| User interface change data |
.....

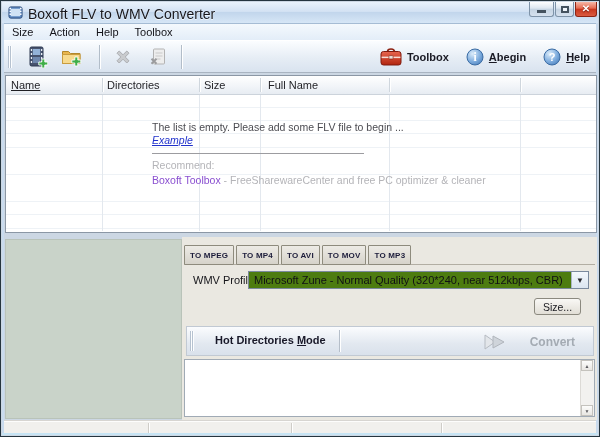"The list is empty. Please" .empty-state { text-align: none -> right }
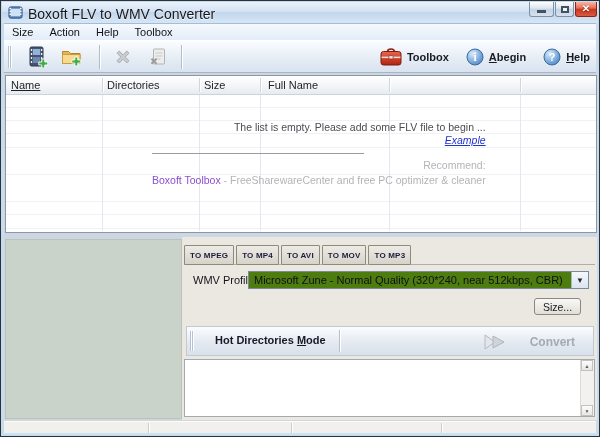"Example" .link-example { font-style: italic -> none }
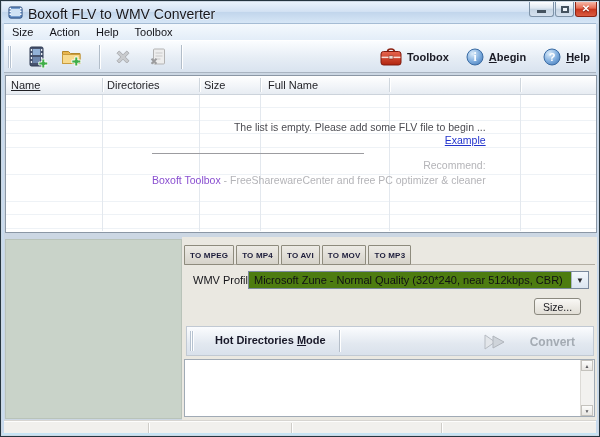"Recommend:" .dim { text-decoration: none -> underline }
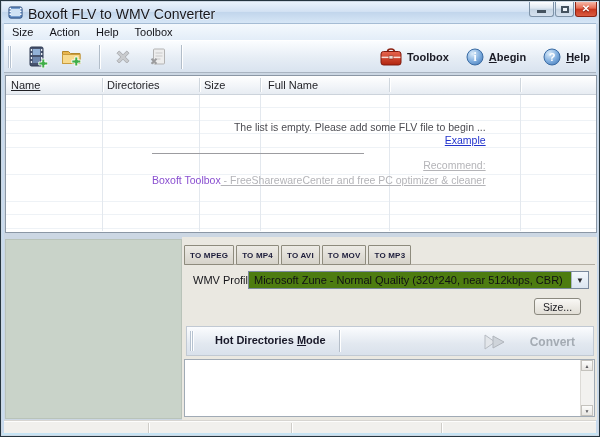"TO MPEG" .tabs-row { flex-direction: none -> column }
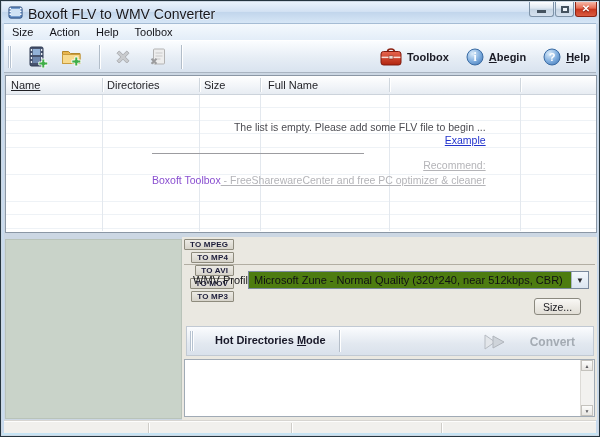"Microsoft Zune - Normal Quality" .combo { background: #4d7c0f -> #be185d }
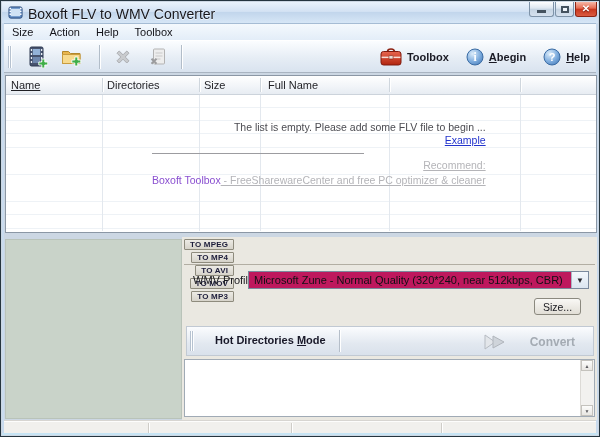"Convert" .convert { top: 6px -> 12px }
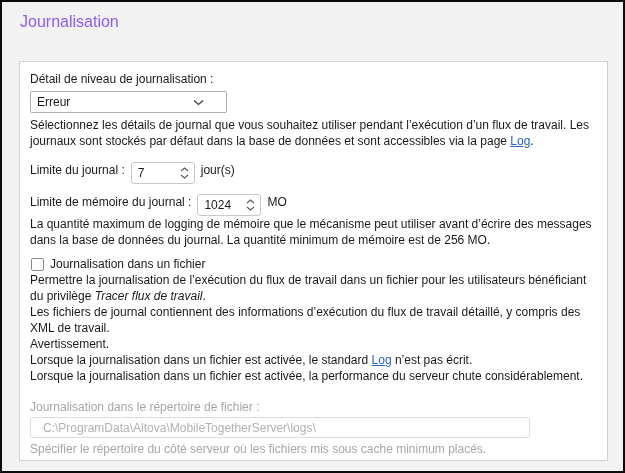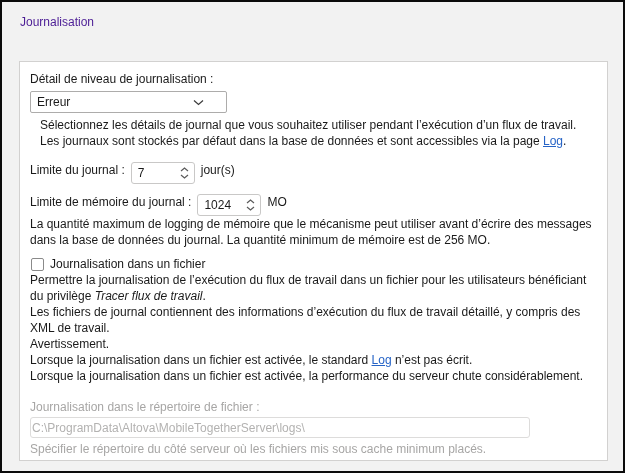"Journalisation" .page-title { color: #4c1d95 -> #8b5cf6; font-size: 12px -> 16px }
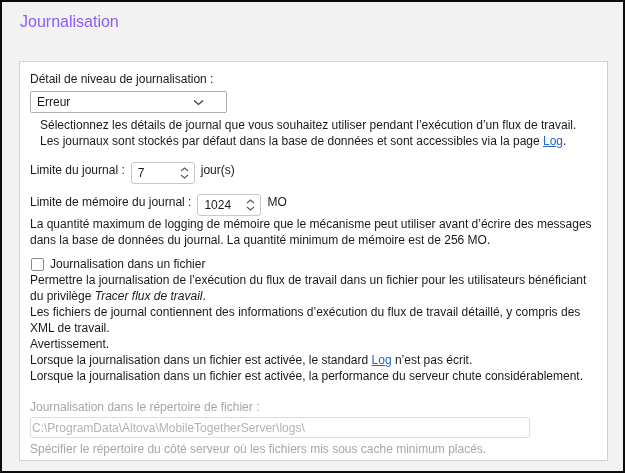"Sélectionnez les détails de journal" .help { margin-left: 10px -> none }
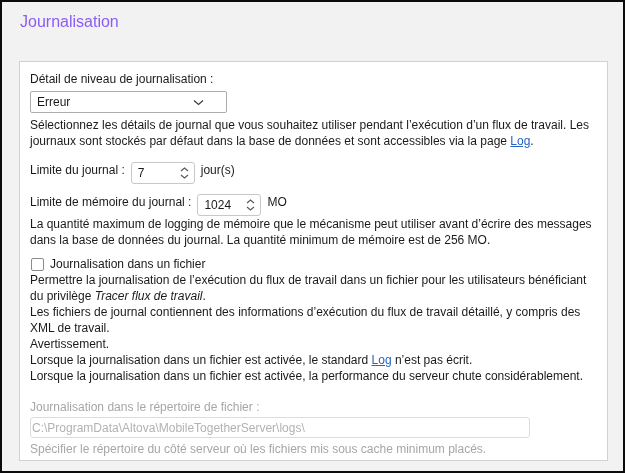"C:\ProgramData\Altova\MobileTogetherServ" .path-input { padding: 0 1px -> 0 12px }
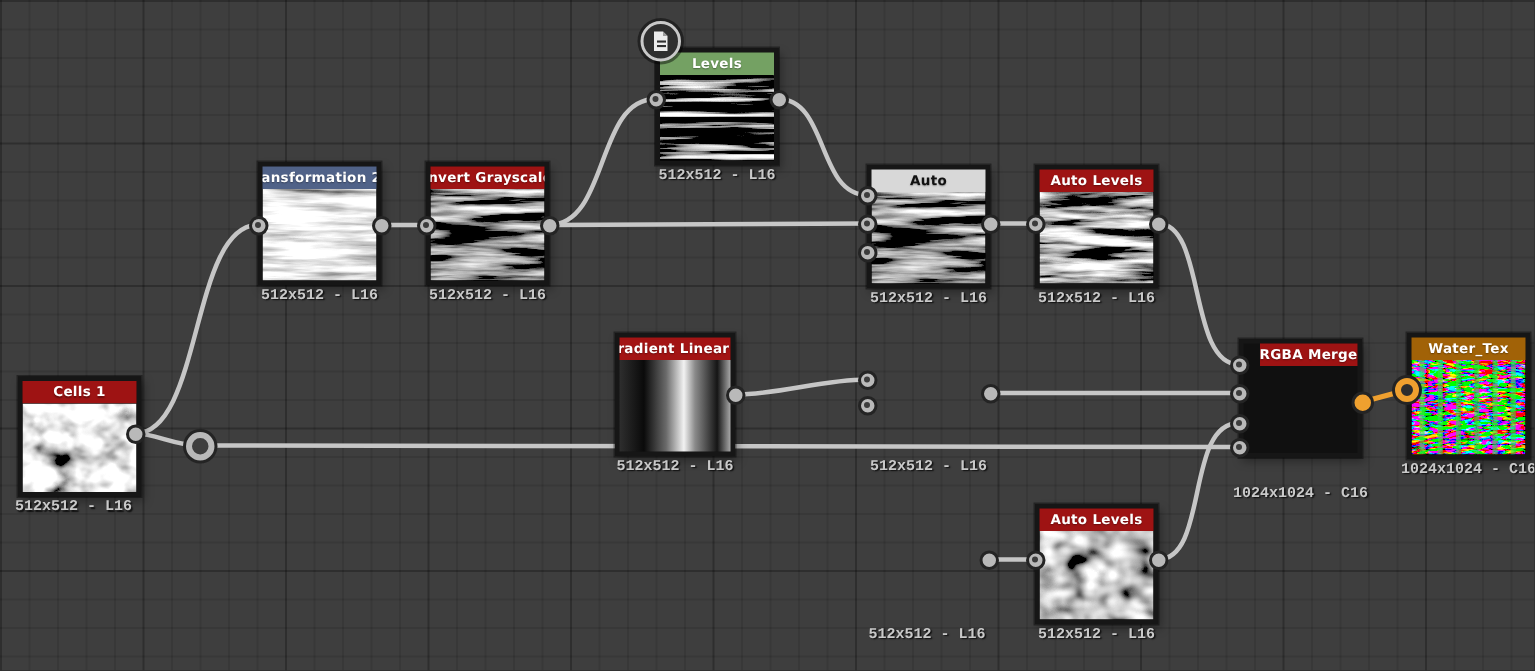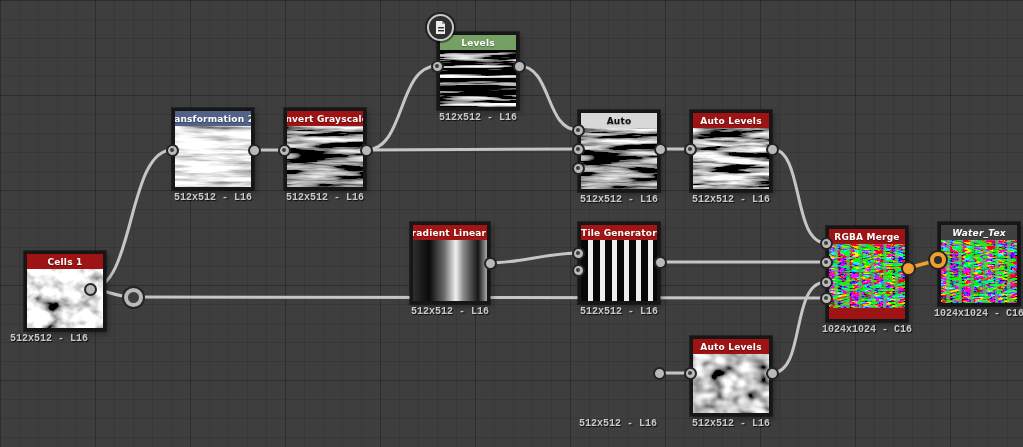"Tile Generator" div.node { html: <div> <div>Tile Generator</div> <div></div> </div> -> none }
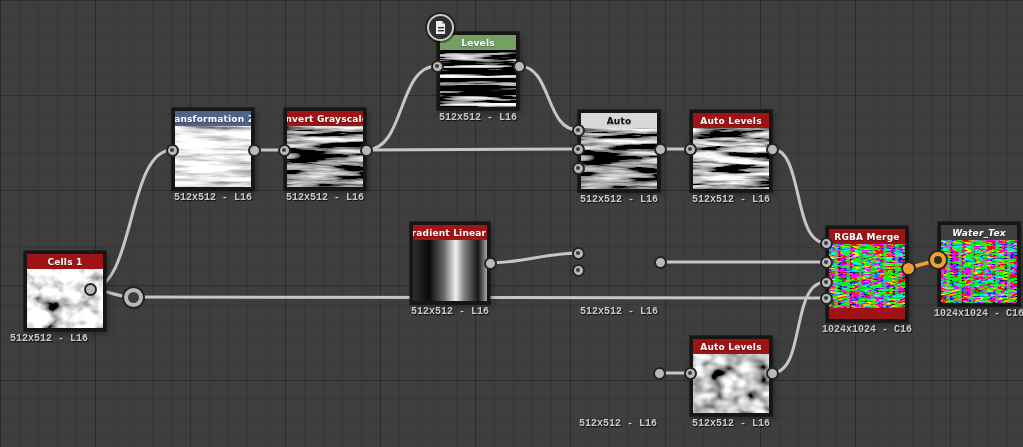"RGBA Merge" div.node { align-items: none -> flex-end; height: 96px -> 79px }
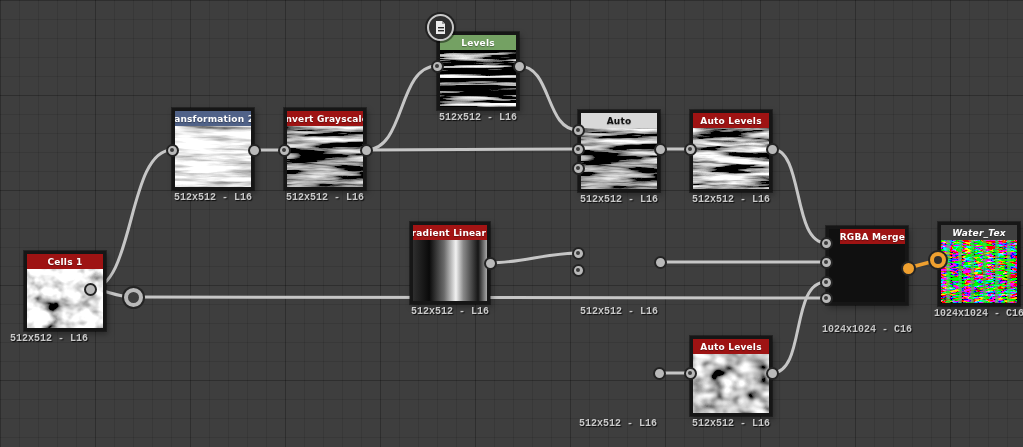"Water_Tex" div.node-header { background: #404040 -> #a16207; font-style: italic -> none }
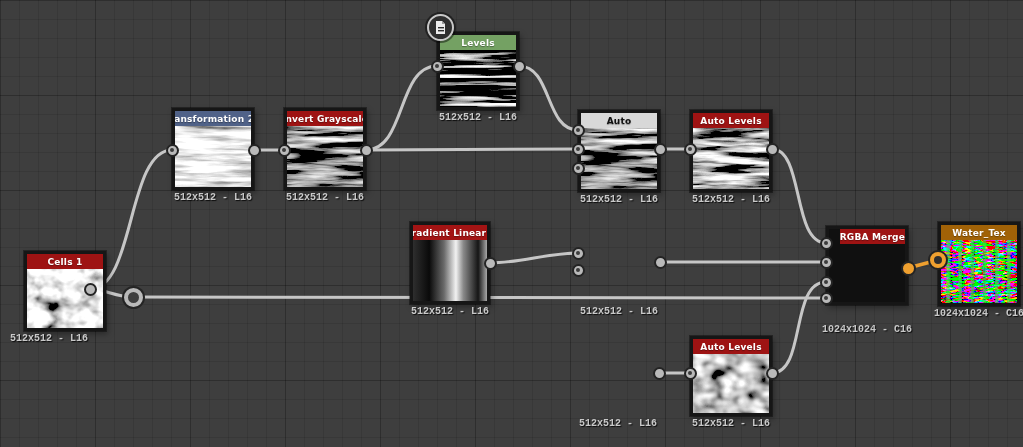"Cells 1" div.node { left: 24px -> 12px }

.....

| ASSIGNMENT |
The lines to be transcribed are those from the first line of the data above through the line holding "flex-direction: none ->", inclusive; copy them exactly and only, leaving out the pictures.

| RESULT FOR THIS TASK |
"The list is empty. Please" .empty-state { text-align: none -> right }
"Example" .link-example { font-style: italic -> none }
"Recommend:" .dim { text-decoration: none -> underline }
"TO MPEG" .tabs-row { flex-direction: none -> column }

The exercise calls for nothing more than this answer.